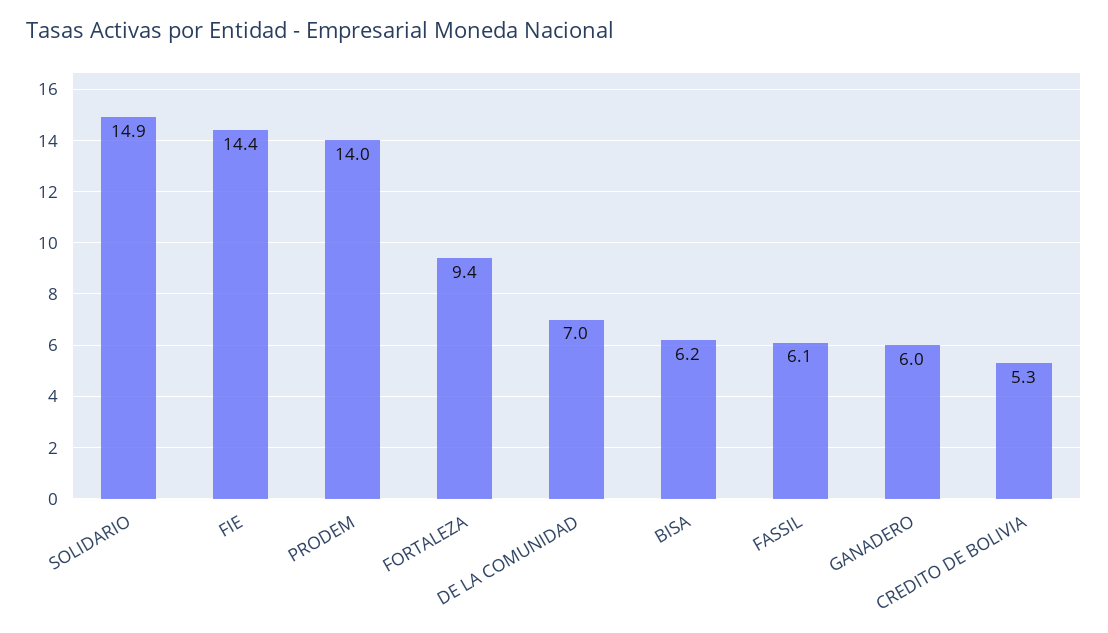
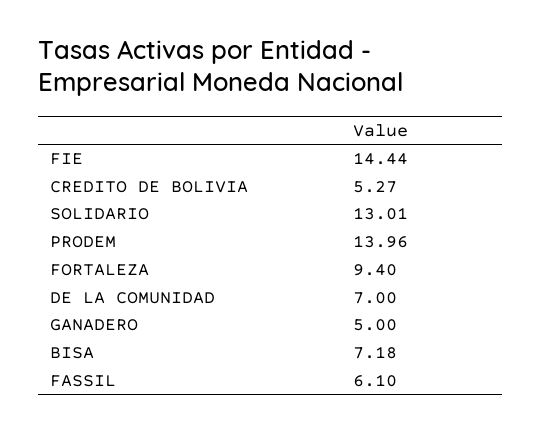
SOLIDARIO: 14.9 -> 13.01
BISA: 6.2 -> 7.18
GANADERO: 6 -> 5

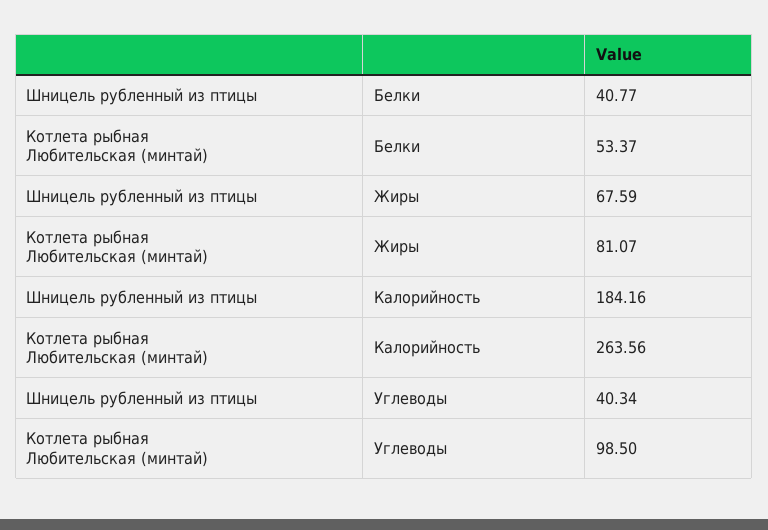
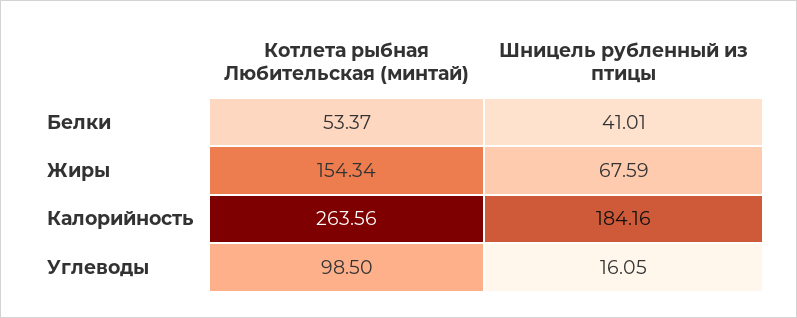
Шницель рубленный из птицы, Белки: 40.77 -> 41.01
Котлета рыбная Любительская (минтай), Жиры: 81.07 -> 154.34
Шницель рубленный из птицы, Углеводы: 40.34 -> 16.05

***

**WORK TO BE COMPLETED**
The exact lines from the one containing "Котлета рыбная Любительская" through the end of the listing above are the expected output; include nothing else.

**PROBLEM SOLUTION**
Котлета рыбная Любительская (минтай), Жиры: 81.07 -> 154.34
Шницель рубленный из птицы, Углеводы: 40.34 -> 16.05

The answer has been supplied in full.